Which lines in the items below contain the string "that"? Copy out each of them, treating uppercase and lowercase as different.

Collection entries:
·····

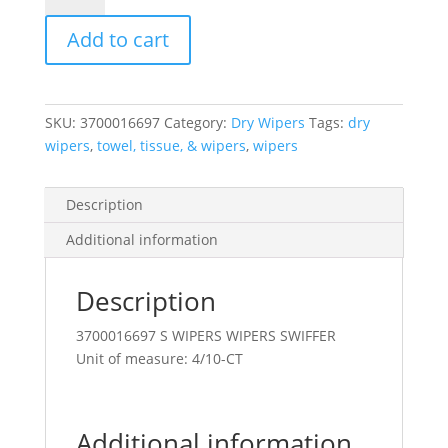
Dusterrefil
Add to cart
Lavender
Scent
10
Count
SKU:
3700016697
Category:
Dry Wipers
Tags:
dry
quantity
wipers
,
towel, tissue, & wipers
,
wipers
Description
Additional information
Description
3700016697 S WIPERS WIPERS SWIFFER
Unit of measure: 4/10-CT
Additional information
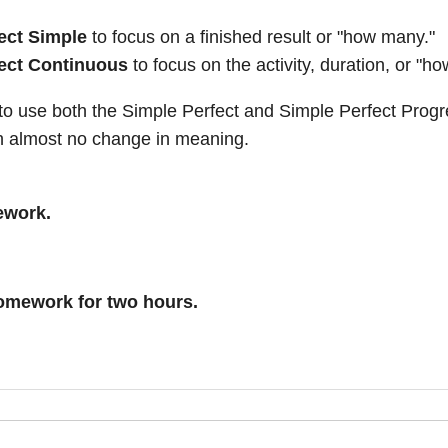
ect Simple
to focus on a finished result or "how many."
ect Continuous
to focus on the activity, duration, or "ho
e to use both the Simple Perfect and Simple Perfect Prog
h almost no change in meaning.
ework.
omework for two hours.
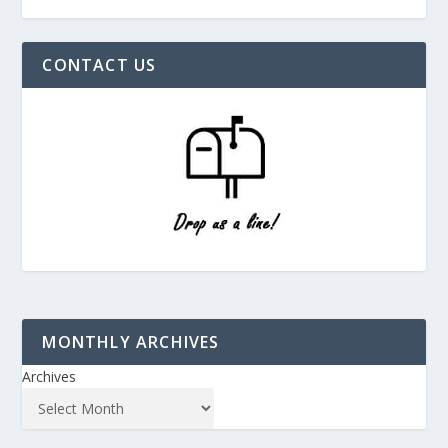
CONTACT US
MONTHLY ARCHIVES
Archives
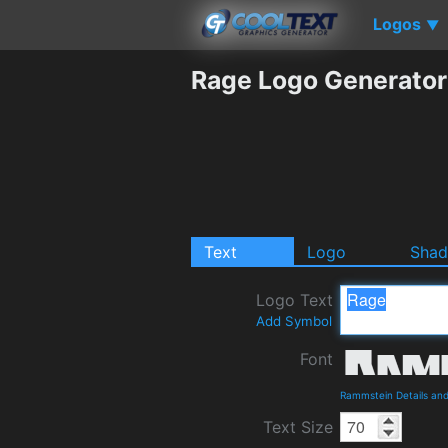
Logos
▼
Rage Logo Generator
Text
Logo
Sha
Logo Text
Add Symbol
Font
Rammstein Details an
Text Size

·····

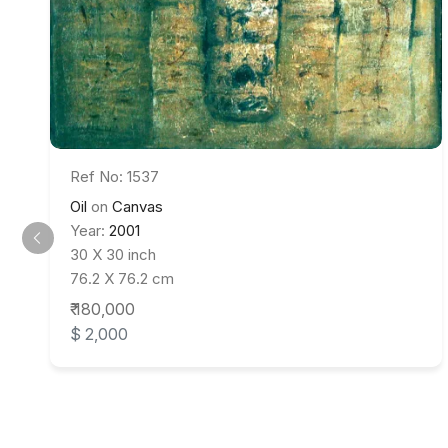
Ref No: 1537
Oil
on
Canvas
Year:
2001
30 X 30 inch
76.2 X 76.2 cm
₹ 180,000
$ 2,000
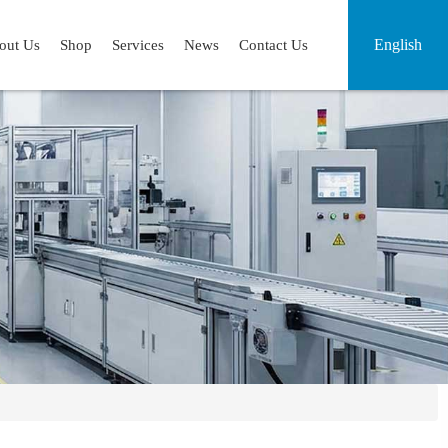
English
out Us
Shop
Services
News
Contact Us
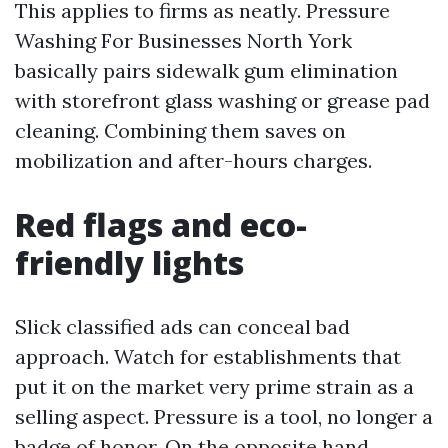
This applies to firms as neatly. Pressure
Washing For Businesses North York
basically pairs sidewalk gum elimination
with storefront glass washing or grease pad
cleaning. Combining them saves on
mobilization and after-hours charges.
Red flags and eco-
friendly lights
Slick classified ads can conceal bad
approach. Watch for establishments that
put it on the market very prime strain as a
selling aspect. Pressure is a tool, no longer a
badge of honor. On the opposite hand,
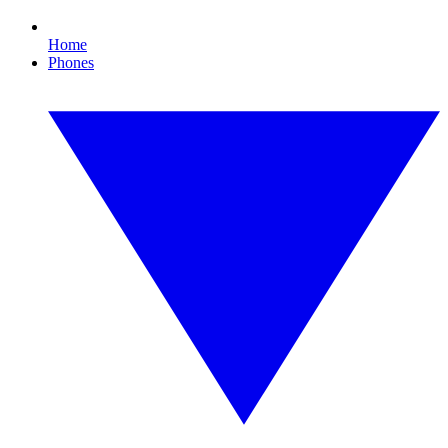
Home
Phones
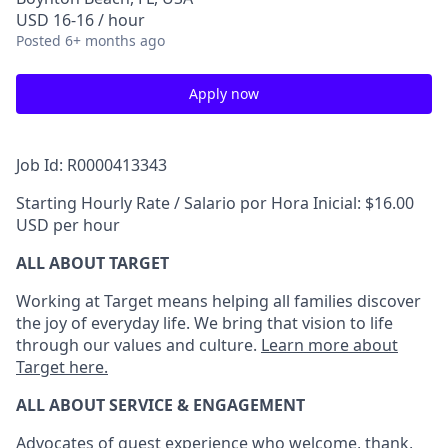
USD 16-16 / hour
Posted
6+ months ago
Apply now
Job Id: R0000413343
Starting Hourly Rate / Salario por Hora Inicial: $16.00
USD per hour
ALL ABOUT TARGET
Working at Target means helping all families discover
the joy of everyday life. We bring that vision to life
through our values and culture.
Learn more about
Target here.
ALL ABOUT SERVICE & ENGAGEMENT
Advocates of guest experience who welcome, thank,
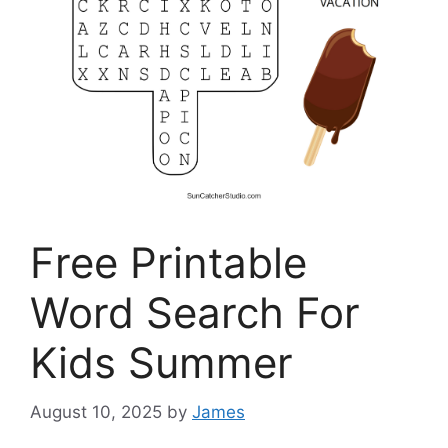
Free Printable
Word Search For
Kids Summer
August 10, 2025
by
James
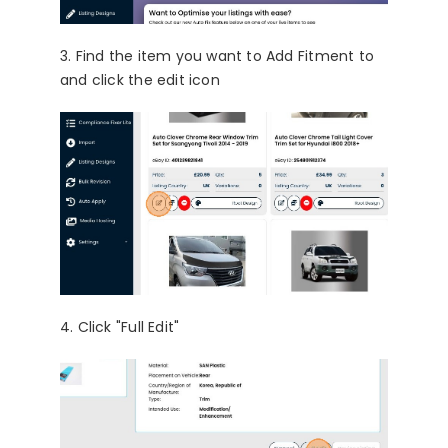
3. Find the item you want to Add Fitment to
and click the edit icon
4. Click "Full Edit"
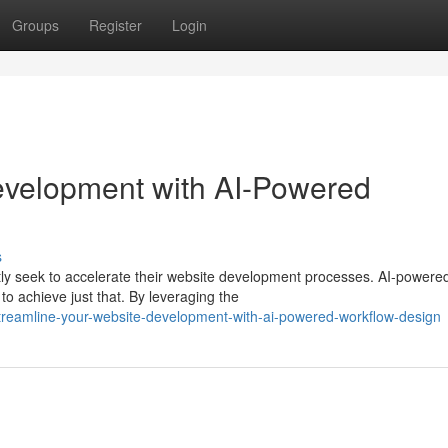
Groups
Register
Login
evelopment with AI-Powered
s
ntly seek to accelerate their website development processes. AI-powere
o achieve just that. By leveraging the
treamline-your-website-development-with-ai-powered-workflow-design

·····

▶ _Your response_:
approach. Watch for establishments that
the joy of everyday life. We bring that vision to life
o achieve just that. By leveraging the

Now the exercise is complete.